The idea was to raise thousands of males Aedes aegypti mosquitoes, infect them with a common bacterium called Wolbachia, load them into a van and free them in the wild. Males raised in the laboratory, which do not bite humans, then breed with females, who contract Wolbachia and lay eggs. But the eggs never hatch.

Indeed, scientists from the MosquitoMate company discovered in 2016 how to infect mosquitoes with a particular type of Wolbachia that makes mosquito eggs unsustainable. The result of this large-scale sterilization strategy has been a 95% reduction in mosquito population in target areas by 2018, according to findings from the second six-month study conducted by Verily, MosquitoMate and county departments.

Image: in truth

Eliminate deadly mosquitoes in other countries

A. aegypti painful pests to southern California residents, but insects rarely transmit disease. In other climates, however, A. aegypti is known to carry dengue, chikungunya, Zika fever, Mayaro virus and yellow fever virus. If Alphabet manages to develop its mosquito elimination technology, governments and companies in South America and Africa, where the species is prevalent, could pay a lot of money. ;money.
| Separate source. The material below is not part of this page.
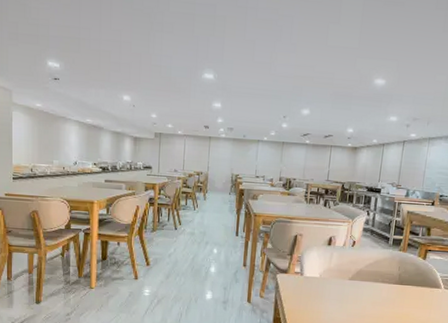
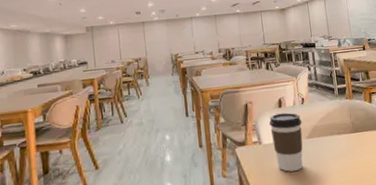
coffee cup: none [314,250,348,307] -> present [269,112,303,172]

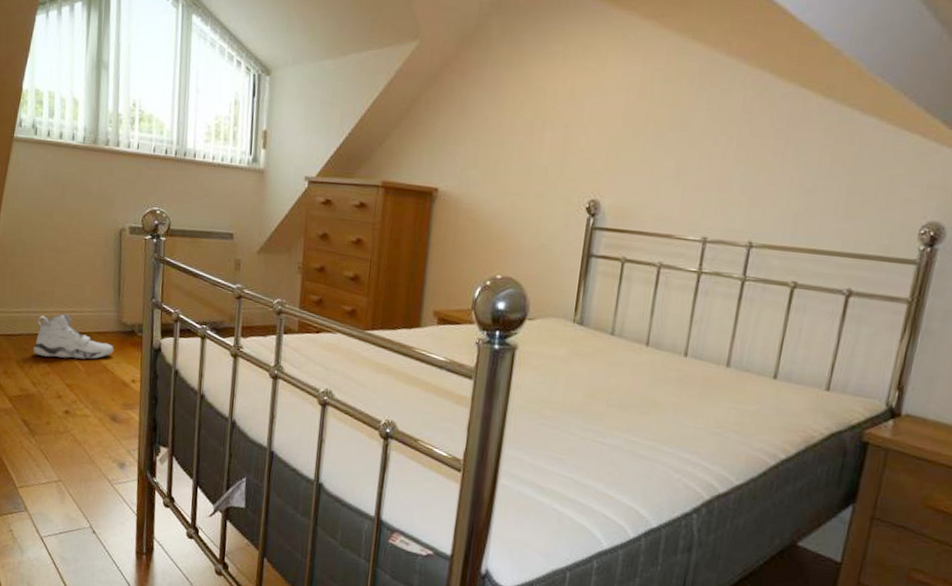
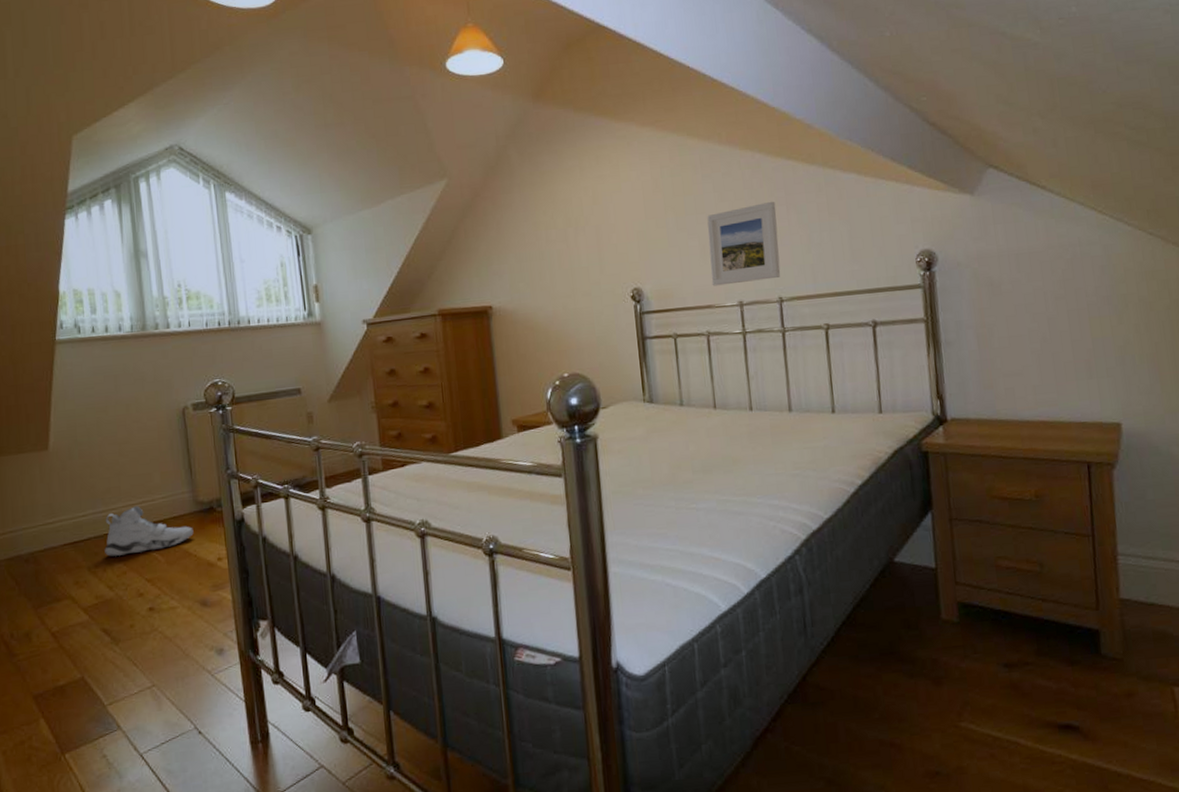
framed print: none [677,132,774,221] -> present [707,201,781,286]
"The essential thing is to try to be able to achieve a program like this in a very affordable and effective way," said Jacob Crawford, a Verily scientist. Bloomberg. "So that we can go to places where there is not much money.

One of the advantages of this technology is that it could reduce the use of mosquito spray trucks, which, according to some, can be harmful to humans and people. environment. (According to the Center for Disease Control, the practice is safe if it is "performed properly".) As one user of the Y Combinator website wrote, Verily's plan equates to "replacing a hammerhead" with a scalpel.